Logo

WASHINGTON — House Speaker Kevin McCarthy moved Wednesday to end a standoff with President Biden over federal spending by proposing to let the US borrow either another $1.5 trillion or until March 31, 2024, whichever comes first.

In exchange, discretionary spending for non-defense programs would be reduced to fiscal year 2022 levels and growth of future expenditures would be limited to 1% per year for the next decade.

“These spending limits are not draconian; they’re responsible,” McCarthy (R-Calif.) said in remarks on the House floor Wednesday.

The proposal, known as the Limit, Save, Grow Act of 2023, would also reclaim roughly $100 billion in unspent COVID aid and claw back another $70 billion from IRS funding that was approved in the Inflation Reduction Act Biden signed into law last year.

McCarthy said the GOP bill would also “end the green giveaways” included in the Act, which he claimed amounted to $1.2 trillion, citing a recent Goldman Sachs assessment.

Republicans also want to block Biden’s $400 billion student debt cancellation plan — which is currently being considered by the Supreme Court — and demand more federal work requirements for benefit programs though McCarthy did not specify which programs would be targeted.


  House Speaker Kevin McCarthy is reportedly proposing to raise the nation’s debt ceiling by $1.5 trillion. Photo by STEFANI REYNOLDS/AFP via Getty Images House Speaker Kevin McCarthy is reportedly proposing to raise the nation’s debt ceiling by $1.5 trillion. Photo by STEFANI REYNOLDS/AFP via Getty Images

“Right now there are more job openings than people looking for work,” he said. “In part, because the Biden administration has weakened some of the very work requirements that then-Senator Joe Biden previously supported.”

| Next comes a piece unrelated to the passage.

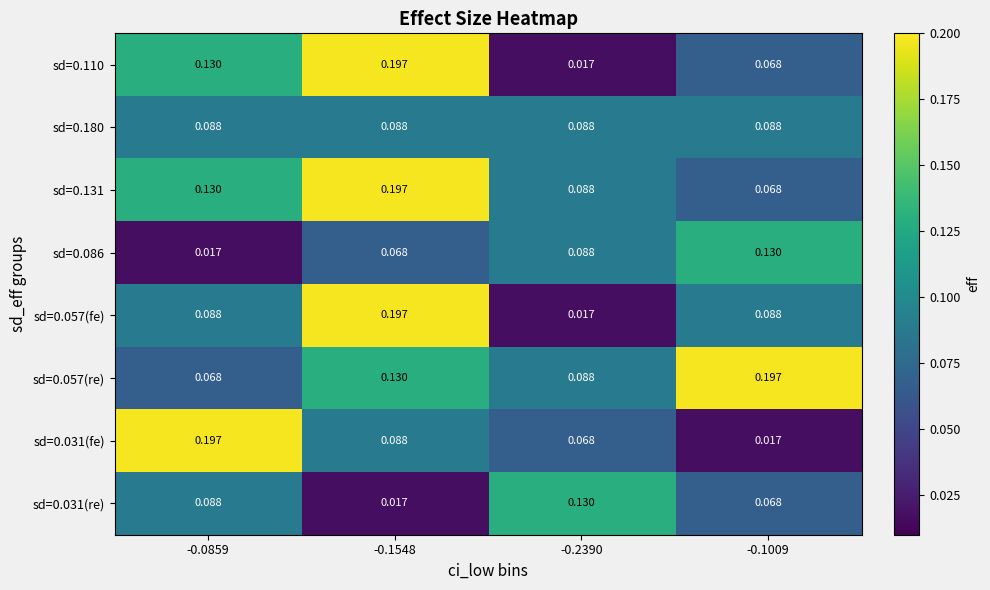

Is the value of sd=0.057(re) at -0.2390 greater than the value of sd=0.110 at -0.1009?

Yes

McCarthy said the move would additionally shore up funding for Social Security and Medicare — as Democrats have frequently accused Republicans of seeking cuts to the longstanding welfare programs.

The plan amounts to an opening gambit by McCarthy, with White House press secretary Karine Jean-Pierre scoffing earlier Wednesday that “you have a speaker that is threatening to default … there should be no negotiations.”

The plan threatens to destabilize McCarthy’s own leadership if the cuts aren’t deep enough for fiscal hardliners. A coalition of 20 critics delayed McCarthy’s ascension to the House speakership in January, forcing 15 ballots and many concessions — including an easier mechanism to oust the speaker in a no-confidence vote.

The US national debt is currently about $31.7 trillion, compared to roughly $27.75 trillion when Biden took office and about $19.95 trillion in 2017 when former President Donald Trump took office.

A budget proposal released by Biden last month would increase the annual deficit from $1.38 trillion in fiscal 2022 to $1.9 trillion in fiscal 2025 — meaning the national debt actually would grow at a faster rate.